That’s good, because Quintana and maternal grandmother Raquel Rodriguez are strangers in a strange land. From the decrepit dictatorship of Fidel Castro’s Cuba, they flew to a country of drawn-out legal battles, democratic checks and balances, media frenzy and political opportunism. They came on an intensely personal mission–to retrieve their grandson, who endured the drowning deaths of his mother, his stepfather and nine other would-be asylum seekers in the Straits of Florida over the Thanksgiving holiday. Yet they couldn’t hope to achieve their aim without waging a very public fight. Mainly, the pair hoped to drive home the point that Elian belongs with his biological father, and not with his great-uncle and other Miami relatives who hardly knew him until two months ago. “You can’t imagine the psyche of that child,” Quintana told NEWSWEEK in an interview on Saturday night. “He saw his mother dying… He doesn’t have a father to help him. They say in Miami that they love him very much. If they love him, why don’t they return him?”
The Clinton administration makes a similar argument, albeit less forcefully. The Immigration and Naturalization Service ruled on Jan. 5 that Elian should be sent home. And Attorney General Janet Reno, who met the distraught grandmothers on Saturday, has endorsed that decision. “Laws, morals, family values that we talk about–all say that the bond between father and child is one of the most sacred… relationships there is,” Reno told reporters last week. Yet anti-Castro relatives in Miami have filed court suits to keep the boy here. Those cases seem flimsy, but could buy time for political maneuver. Conservative senators plan to introduce legislation this week to make Elian an honorary U.S. citizen, which would make it hard for the government to deport him. (President Clinton opposes such legislation, but hadn’t said last week whether he’d veto it.)
Enter the two Cuban grandmothers. Quintana and Rodriguez both come from Cardenas, a ramshackle town 75 miles east of Havana. On the day last week when the two women touched down in New York, most of the traffic on Cardenas’s potholed streets consisted of horse-pulled carts and people on old bicycles. On the blue door of Quintana’s house was a poster that read: “You will return to the hearth of your family and your people and your land. You are our symbol, our child hero.” “That child belongs to us, he is from here,” said Amarylis Duran, a 45-year-old neighbor who works in the town rum factory.
The two grandmothers had never traveled out of Cuba before last week. They were persuaded to make the journey by NCC officials, who in turn had responded to an appeal for help from the Cuban Council of Churches. Elian’s father refused to come unless he could be sure to take Elian home, out of concern that Congress or U.S. courts might subpoena him. “If he came, he might have been put in a legal position where he could not leave,” Quintana said. (It’s also conceivable that he’d be tempted to stay, although he’d be deserting a wife and child back in Cuba.) The grandmothers, in any case, were a safer bet for all concerned. Castro would have less to worry about because the matrons would be unlikely to bolt their homeland to make an uncertain start in a foreign country. And anti-Castro elements in the United States would be less likely to target them than they would the father. “From the Cuban standpoint, grandmothers are sacred,” says Nelson Valdes, a University of New Mexico sociologist who specializes in Cuba.

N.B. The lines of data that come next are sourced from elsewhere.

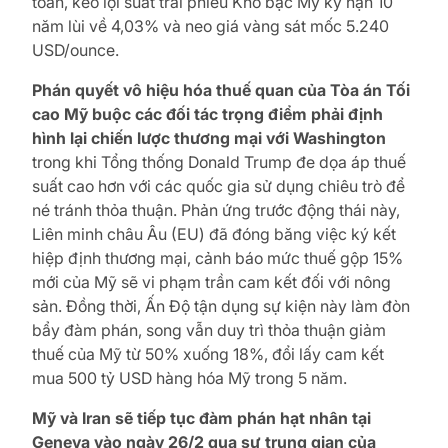
toàn, kéo lợi suất trái phiếu Kho bạc Mỹ kỳ hạn 10
năm lùi về 4,03% và neo giá vàng sát mốc 5.240
USD/ounce.
Phán quyết vô hiệu hóa thuế quan của Tòa án Tối
cao Mỹ buộc các đối tác trọng điểm phải định
hình lại chiến lược thương mại với Washington
trong khi Tổng thống Donald Trump đe dọa áp thuế
suất cao hơn với các quốc gia sử dụng chiêu trò để
né tránh thỏa thuận. Phản ứng trước động thái này,
Liên minh châu Âu (EU) đã đóng băng việc ký kết
hiệp định thương mại, cảnh báo mức thuế gộp 15%
mới của Mỹ sẽ vi phạm trần cam kết đối với nông
sản. Đồng thời, Ấn Độ tận dụng sự kiện này làm đòn
bẩy đàm phán, song vẫn duy trì thỏa thuận giảm
thuế của Mỹ từ 50% xuống 18%, đổi lấy cam kết
mua 500 tỷ USD hàng hóa Mỹ trong 5 năm.
Mỹ và Iran sẽ tiếp tục đàm phán hạt nhân tại
Geneva vào ngày 26/2 qua sự trung gian của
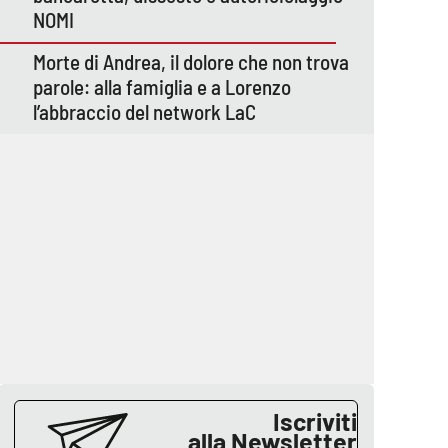
NOMI
Morte di Andrea, il dolore che non trova
parole: alla famiglia e a Lorenzo
l’abbraccio del network LaC
Iscriviti
alla Newsletter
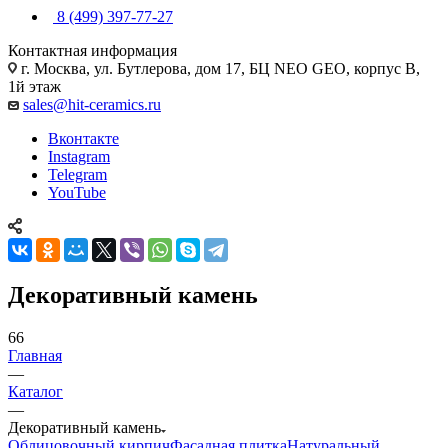
8 (499) 397-77-27
Контактная информация
г. Москва, ул. Бутлерова, дом 17, БЦ NEO GEO, корпус В,
1й этаж
sales@hit-ceramics.ru
Вконтакте
Instagram
Telegram
YouTube
Декоративный камень
66
Главная
—
Каталог
—
Декоративный камень
Облицовочный кирпич
Фасадная плитка
Натуральный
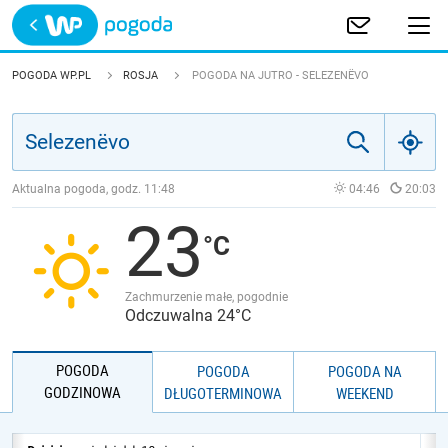
Trwa ładowanie
POLSKA
POGODA WP.PL
ROSJA
POGODA NA JUTRO - SELEZENËVO
EUROPA
ŚWIAT
Aktualna pogoda, godz.
11:48
04:46
20:03
23
JAKOŚĆ POWIETRZA
Zachmurzenie małe, pogodnie
Odczuwalna 24°C
POGODA
POGODA
POGODA NA
GODZINOWA
DŁUGOTERMINOWA
WEEKEND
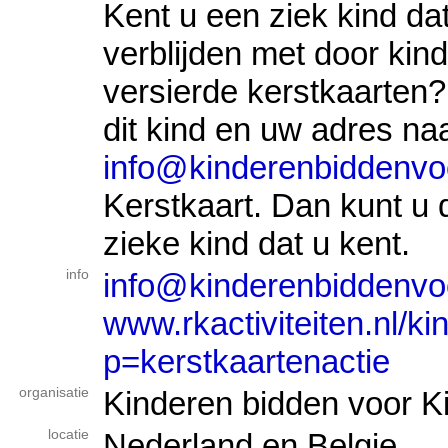
Kent u een ziek kind da
verblijden met door kin
versierde kerstkaarten
dit kind en uw adres na
info@kinderenbiddenvoo
Kerstkaart. Dan kunt u 
zieke kind dat u kent.
info
info@kinderenbiddenvoo
www.rkactiviteiten.nl/k
p=kerstkaartenactie
organisatie
Kinderen bidden voor K
locatie
Nederland en Belgie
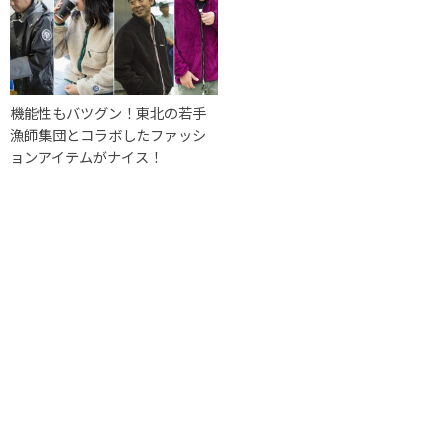
機能性もバツグン！東北の若手
漁師集団とコラボしたファッシ
ョンアイテムがナイス！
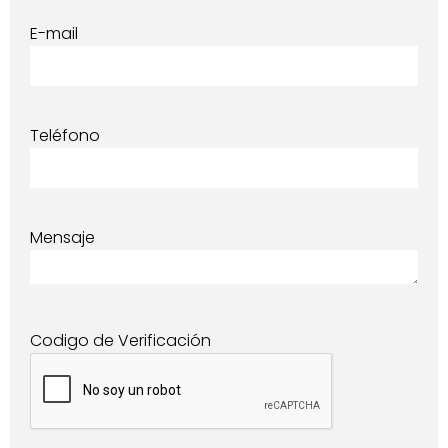
E-mail
Teléfono
Mensaje
Codigo de Verificación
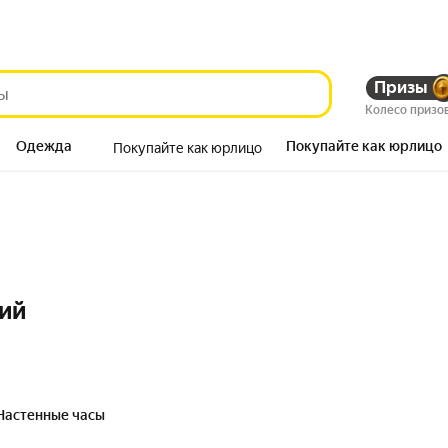
Призы
Колесо призо
Одежда
Покупайте как юрлицо
Покупайте как юрлицо
Продукты
ий
Настенные часы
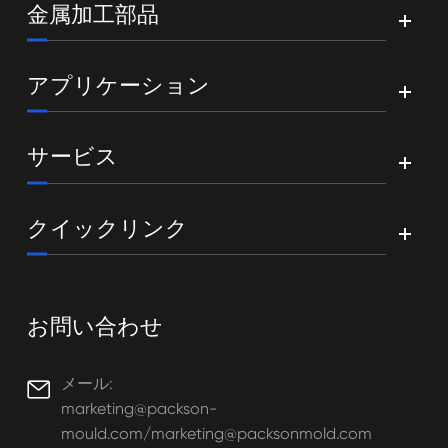
金属加工部品
アプリケーション
サービス
クイックリンク
お問い合わせ
メール:

marketing@packson-
mould.com/marketing@packsonmold.com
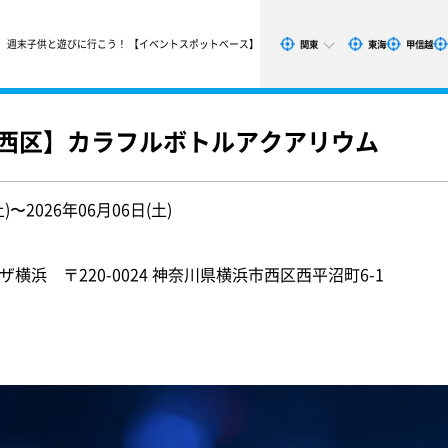
週末子供と遊びに行こう！ 【イベントスポットベース】
関東
東海
甲信越
市西区】カラフルボトルアクアリウム
土)〜2026年06月06日(土)
ザ横浜 〒220-0024 神奈川県横浜市西区西平沼町6-1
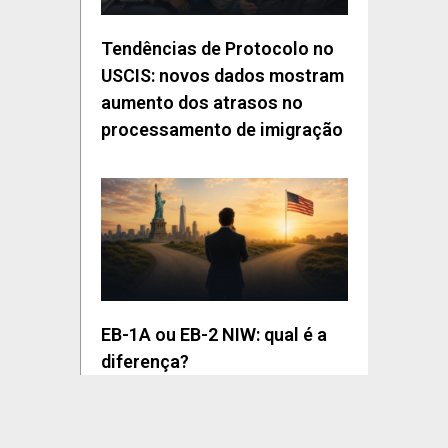
Tendências de Protocolo no
USCIS: novos dados mostram
aumento dos atrasos no
processamento de imigração
EB-1A ou EB-2 NIW: qual é a
diferença?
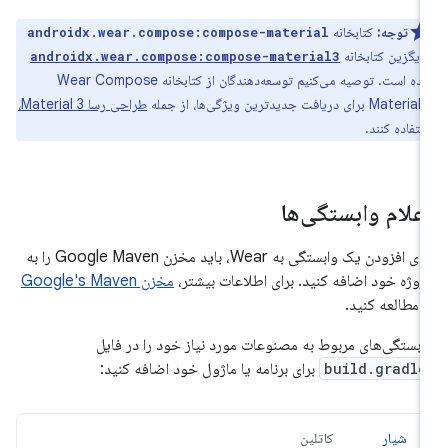
توجه:
کتابخانه
androidx.wear.compose:compose-material
ایگزین کتابخانه
androidx.wear.compose:compose-material3
شده است. توصیه می‌کنیم توسعه‌دهندگان از کتابخانه Wear Compose
Materi برای دریافت جدیدترین ویژگی‌ها، از جمله
طراحی رسا Material 3،
ستفاده کنند.
علام وابستگی‌ها
برای افزودن یک وابستگی به Wear، باید مخزن Google Maven را به
روژه خود اضافه کنید. برای اطلاعات بیشتر،
مخزن Google's Maven
ا
مطالعه کنید.
ابستگی‌های مربوط به مصنوعات مورد نیاز خود را در فایل
build.gradle
برای برنامه یا ماژول خود اضافه کنید:
شیار
کاتلین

Yet Rodriguez and Quintana did not want to travel to Miami to confront their relatives directly. In the interview with NEWSWEEK, they said they were afraid to go (and they might also have been concerned, like Elian’s father, about getting drawn into legal cases there). Instead, they demanded that the Miami relatives send Elian to see them. But the relatives weren’t biting. A spokesman for the family hosting Elian suggested that Protestant church officials encourage Rodriguez, in particular, to visit the Statue of Liberty. “Let her see the symbol of why [her daughter] Elisabet lost her life in the ocean to bring Elian to the country of freedom,” said Armando Gutierrez.
Rodriguez scoffed at the notion of her daughter as a political martyr. She suggested that Elisabet had been forced to make the risky journey by an abusive husband, and asked for help in securing her grandson’s release “so that my daughter will rest in peace.” For her part, Quintana fumed to reporters at the prospect of Elian’s becoming an American. “He is born in Cuba… He is Cuban,” she said. “And nobody has the right, even Congress or the president, to change his status.”
She spoke from the heart. But Elian is more than a son or grandson now. For many on both sides, he is a powerful political symbol, a geopolitical pawn. At the weekend, the grandmothers’ plans were to fly back to Havana on Monday, though they left open the possibility of returning: “I am ready to go anywhere to pick up my little heart,” Quintana told NEWSWEEK. Whether Elian stays in the United States or goes home to Cardenas, however, he’ll never be just a regular kid again. Not even a grandmother’s love can change that.